Dataset entries:
>>

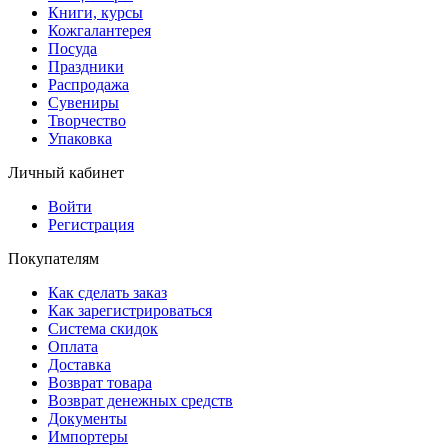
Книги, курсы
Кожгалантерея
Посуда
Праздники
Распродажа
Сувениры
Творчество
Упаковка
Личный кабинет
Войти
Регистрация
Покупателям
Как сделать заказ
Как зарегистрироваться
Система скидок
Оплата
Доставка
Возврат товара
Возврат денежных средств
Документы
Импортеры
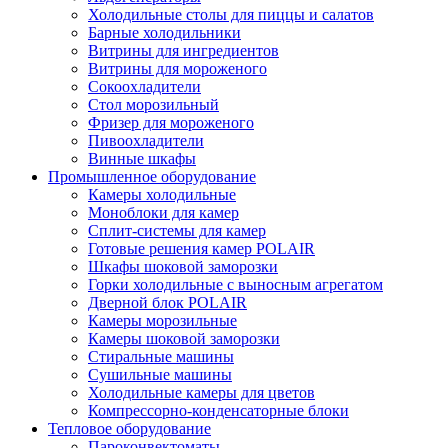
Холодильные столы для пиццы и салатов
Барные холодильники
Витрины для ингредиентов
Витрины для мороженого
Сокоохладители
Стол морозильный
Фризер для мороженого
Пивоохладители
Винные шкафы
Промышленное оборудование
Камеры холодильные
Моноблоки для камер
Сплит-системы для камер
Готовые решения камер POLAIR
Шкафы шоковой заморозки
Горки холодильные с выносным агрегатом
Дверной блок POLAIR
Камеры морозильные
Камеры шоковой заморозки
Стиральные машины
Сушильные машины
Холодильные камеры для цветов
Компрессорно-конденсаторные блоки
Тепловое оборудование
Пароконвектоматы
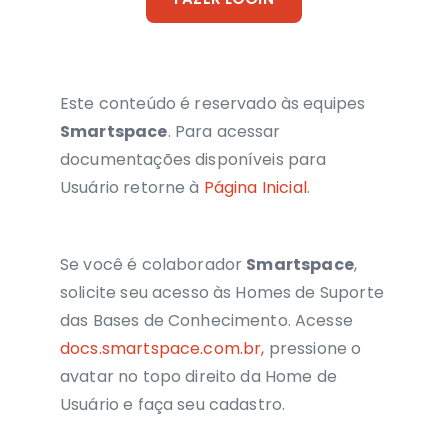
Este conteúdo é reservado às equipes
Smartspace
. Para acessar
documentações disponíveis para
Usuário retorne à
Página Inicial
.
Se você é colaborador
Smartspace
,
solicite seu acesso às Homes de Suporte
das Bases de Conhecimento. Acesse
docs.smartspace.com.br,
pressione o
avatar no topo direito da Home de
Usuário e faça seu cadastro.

<<
>>

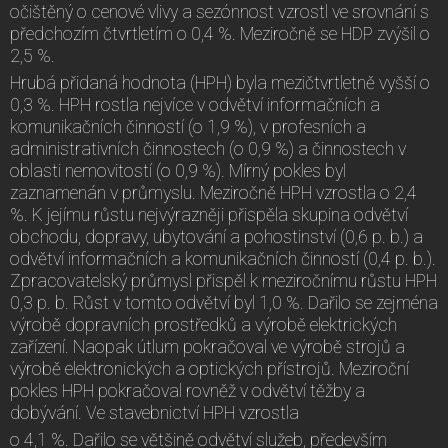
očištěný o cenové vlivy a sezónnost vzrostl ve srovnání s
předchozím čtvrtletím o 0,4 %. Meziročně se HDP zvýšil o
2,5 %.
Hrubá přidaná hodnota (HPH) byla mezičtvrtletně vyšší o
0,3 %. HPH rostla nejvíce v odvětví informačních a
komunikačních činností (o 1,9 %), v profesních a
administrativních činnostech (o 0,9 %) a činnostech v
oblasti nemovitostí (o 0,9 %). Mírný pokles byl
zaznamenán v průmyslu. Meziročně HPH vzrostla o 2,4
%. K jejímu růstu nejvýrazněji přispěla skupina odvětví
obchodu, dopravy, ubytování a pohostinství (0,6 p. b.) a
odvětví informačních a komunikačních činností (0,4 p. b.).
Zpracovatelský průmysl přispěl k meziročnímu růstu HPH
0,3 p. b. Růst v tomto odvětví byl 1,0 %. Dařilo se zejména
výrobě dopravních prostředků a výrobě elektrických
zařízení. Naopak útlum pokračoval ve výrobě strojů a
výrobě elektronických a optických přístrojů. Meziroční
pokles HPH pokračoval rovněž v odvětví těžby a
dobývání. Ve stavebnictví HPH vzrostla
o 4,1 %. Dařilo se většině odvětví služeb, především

<<

Copy out verbatim the lines of the listing from the line with "očištěný o cenové" to the line with "komunikačních činností (o", including both of those lines.

Problem solution |
očištěný o cenové vlivy a sezónnost vzrostl ve srovnání s
předchozím čtvrtletím o 0,4 %. Meziročně se HDP zvýšil o
2,5 %.
Hrubá přidaná hodnota (HPH) byla mezičtvrtletně vyšší o
0,3 %. HPH rostla nejvíce v odvětví informačních a
komunikačních činností (o 1,9 %), v profesních a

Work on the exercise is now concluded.